Excerpted passage —
..........
In [3]:
# lib import
import pandas as pd
import numpy as np
from sentence_transformers import SentenceTransformer, util
from sklearn.preprocessing import MinMaxScaler
import scipy.sparse as sp


In [5]:
# Data load and explore
users=pd.read_csv("/content/Assessment data - users.csv")
posts=pd.read_csv("/content/Assessment data - posts.csv")

In [6]:
users['interested_in'] = users['interested_in'].fillna('')
posts['content'] = posts['content'].fillna('')
posts['topics'] = posts['topics'].fillna('')
posts['like_user_ids'] = posts['like_user_ids'].fillna('')

In [7]:
users['user_text'] = users['interested_in']
posts['post_text'] = posts['content']

In [8]:
# embeddings
model = SentenceTransformer('all-MiniLM-L6-v2')
post_embeddings = model.encode(posts['post_text'].tolist(), convert_to_tensor=True, normalize_embeddings=True)
user_embeddings = model.encode(users['user_text'].tolist(), convert_to_tensor=True, normalize_embeddings=True)

The secret `HF_TOKEN` does not exist in your Colab secrets.
To authenticate with the Hugging Face Hub, create a token in your settings tab (https://huggingface.co/settings/tokens), set it as secret in your Google Colab and restart your session.
You will be able to reuse this secret in all of your notebooks.
Please note that authentication is recommended but still optional to access public models or datasets.
..........
Objectives —
1. In the notebook excerpt, which model is passed to SentenceTransformer to create the embeddings?
2. Reproduce the portion of the notebook excerpt that opens with the words "You will be" and closes with "models or datasets.".
3. List every column whose missing values the notebook excerpt fills with an empty string.

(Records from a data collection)
..........
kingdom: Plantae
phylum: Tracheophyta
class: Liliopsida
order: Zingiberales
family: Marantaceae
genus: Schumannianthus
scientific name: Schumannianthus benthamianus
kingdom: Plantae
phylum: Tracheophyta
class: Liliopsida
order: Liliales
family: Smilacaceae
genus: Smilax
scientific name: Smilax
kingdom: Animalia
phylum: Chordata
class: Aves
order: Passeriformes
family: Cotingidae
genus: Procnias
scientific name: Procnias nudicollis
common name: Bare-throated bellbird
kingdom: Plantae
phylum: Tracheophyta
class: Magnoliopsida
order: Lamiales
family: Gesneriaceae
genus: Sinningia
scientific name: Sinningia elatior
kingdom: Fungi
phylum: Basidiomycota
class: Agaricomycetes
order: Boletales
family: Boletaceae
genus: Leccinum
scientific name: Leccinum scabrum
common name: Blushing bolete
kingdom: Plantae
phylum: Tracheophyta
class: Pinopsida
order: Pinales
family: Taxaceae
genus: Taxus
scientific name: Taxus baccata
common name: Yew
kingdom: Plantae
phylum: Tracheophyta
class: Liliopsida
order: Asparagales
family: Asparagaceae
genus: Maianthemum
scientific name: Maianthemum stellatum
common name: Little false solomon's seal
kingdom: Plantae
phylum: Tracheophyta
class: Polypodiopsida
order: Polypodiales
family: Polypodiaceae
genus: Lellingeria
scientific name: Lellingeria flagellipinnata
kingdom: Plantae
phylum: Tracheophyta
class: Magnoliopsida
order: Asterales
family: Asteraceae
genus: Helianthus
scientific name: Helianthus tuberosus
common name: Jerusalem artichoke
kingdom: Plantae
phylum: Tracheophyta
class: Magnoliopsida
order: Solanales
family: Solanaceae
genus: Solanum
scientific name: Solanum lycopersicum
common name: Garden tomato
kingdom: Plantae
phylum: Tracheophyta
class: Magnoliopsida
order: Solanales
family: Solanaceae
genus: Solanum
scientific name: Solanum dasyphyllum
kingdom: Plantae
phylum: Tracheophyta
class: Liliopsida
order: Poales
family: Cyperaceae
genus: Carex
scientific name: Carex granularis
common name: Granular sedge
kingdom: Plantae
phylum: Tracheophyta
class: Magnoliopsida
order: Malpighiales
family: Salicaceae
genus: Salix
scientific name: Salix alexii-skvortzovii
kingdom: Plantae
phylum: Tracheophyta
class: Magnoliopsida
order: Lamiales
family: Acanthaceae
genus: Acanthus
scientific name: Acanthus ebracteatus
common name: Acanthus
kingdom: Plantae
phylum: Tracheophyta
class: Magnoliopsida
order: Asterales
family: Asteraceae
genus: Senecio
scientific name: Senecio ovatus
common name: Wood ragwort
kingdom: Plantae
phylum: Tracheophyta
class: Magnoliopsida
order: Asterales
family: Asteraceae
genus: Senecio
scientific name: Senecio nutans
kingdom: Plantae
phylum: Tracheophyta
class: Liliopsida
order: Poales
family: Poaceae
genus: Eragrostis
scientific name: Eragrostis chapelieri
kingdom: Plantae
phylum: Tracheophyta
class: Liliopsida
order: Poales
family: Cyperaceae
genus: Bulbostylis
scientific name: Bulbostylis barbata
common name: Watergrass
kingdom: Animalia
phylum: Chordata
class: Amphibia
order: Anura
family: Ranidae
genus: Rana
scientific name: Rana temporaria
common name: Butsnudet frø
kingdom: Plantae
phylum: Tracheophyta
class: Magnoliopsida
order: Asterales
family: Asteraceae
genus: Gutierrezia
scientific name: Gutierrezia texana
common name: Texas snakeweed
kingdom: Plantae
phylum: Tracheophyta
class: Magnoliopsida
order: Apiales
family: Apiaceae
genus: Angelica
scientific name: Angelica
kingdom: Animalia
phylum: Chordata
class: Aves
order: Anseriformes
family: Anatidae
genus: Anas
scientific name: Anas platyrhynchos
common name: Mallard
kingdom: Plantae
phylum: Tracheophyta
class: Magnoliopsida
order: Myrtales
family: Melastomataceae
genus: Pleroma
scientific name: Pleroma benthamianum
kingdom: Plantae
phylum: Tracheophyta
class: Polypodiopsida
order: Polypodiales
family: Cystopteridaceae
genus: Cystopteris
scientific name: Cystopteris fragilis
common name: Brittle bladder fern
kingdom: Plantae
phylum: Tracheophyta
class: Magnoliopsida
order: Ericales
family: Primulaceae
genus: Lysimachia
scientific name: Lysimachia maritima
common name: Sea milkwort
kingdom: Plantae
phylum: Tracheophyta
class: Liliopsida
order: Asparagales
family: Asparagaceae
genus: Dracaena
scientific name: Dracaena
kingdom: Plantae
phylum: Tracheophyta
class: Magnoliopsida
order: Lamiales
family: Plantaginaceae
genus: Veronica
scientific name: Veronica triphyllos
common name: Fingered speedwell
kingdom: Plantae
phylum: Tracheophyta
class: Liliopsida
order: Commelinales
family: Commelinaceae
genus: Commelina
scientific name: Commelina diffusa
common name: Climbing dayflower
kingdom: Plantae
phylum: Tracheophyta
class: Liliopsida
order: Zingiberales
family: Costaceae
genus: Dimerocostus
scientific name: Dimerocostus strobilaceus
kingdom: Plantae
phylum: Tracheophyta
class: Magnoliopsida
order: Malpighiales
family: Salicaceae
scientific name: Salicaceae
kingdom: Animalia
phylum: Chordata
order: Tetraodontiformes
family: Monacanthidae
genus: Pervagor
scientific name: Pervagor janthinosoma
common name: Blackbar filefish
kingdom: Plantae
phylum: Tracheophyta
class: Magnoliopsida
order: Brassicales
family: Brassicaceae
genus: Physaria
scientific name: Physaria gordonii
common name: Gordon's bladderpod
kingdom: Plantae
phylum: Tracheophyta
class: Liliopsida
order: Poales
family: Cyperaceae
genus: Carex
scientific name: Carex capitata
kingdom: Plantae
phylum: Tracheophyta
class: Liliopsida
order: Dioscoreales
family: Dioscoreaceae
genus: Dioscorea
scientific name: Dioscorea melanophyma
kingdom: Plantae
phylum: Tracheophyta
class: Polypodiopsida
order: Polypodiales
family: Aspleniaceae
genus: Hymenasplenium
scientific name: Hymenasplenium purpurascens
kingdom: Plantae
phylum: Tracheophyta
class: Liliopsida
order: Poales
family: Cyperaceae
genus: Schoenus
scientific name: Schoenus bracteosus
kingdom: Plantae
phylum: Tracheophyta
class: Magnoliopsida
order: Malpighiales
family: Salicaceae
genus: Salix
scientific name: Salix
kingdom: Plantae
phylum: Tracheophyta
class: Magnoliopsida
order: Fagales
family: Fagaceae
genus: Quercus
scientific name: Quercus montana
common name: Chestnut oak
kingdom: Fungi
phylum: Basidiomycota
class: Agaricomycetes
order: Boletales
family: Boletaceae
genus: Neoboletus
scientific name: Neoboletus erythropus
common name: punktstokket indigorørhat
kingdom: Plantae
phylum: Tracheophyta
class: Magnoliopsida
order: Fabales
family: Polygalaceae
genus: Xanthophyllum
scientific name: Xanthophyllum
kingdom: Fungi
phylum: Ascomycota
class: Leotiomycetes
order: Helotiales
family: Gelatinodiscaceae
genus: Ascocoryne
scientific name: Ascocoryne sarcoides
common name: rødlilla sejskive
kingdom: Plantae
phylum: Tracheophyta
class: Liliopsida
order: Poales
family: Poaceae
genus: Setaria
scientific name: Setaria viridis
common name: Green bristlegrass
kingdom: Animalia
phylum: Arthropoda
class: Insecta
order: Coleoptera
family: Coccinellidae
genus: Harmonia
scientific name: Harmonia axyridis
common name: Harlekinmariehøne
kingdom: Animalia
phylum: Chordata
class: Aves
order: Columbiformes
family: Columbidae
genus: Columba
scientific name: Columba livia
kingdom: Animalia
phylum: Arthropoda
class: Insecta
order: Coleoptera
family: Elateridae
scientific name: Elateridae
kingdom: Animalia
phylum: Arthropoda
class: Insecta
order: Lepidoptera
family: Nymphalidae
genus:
..........
Per-task outputs —
1. 'all-MiniLM-L6-v2'

2.
You will be able to reuse this secret in all of your notebooks.
Please note that authentication is recommended but still optional to access public models or datasets.

3. interested_in, content, topics, like_user_ids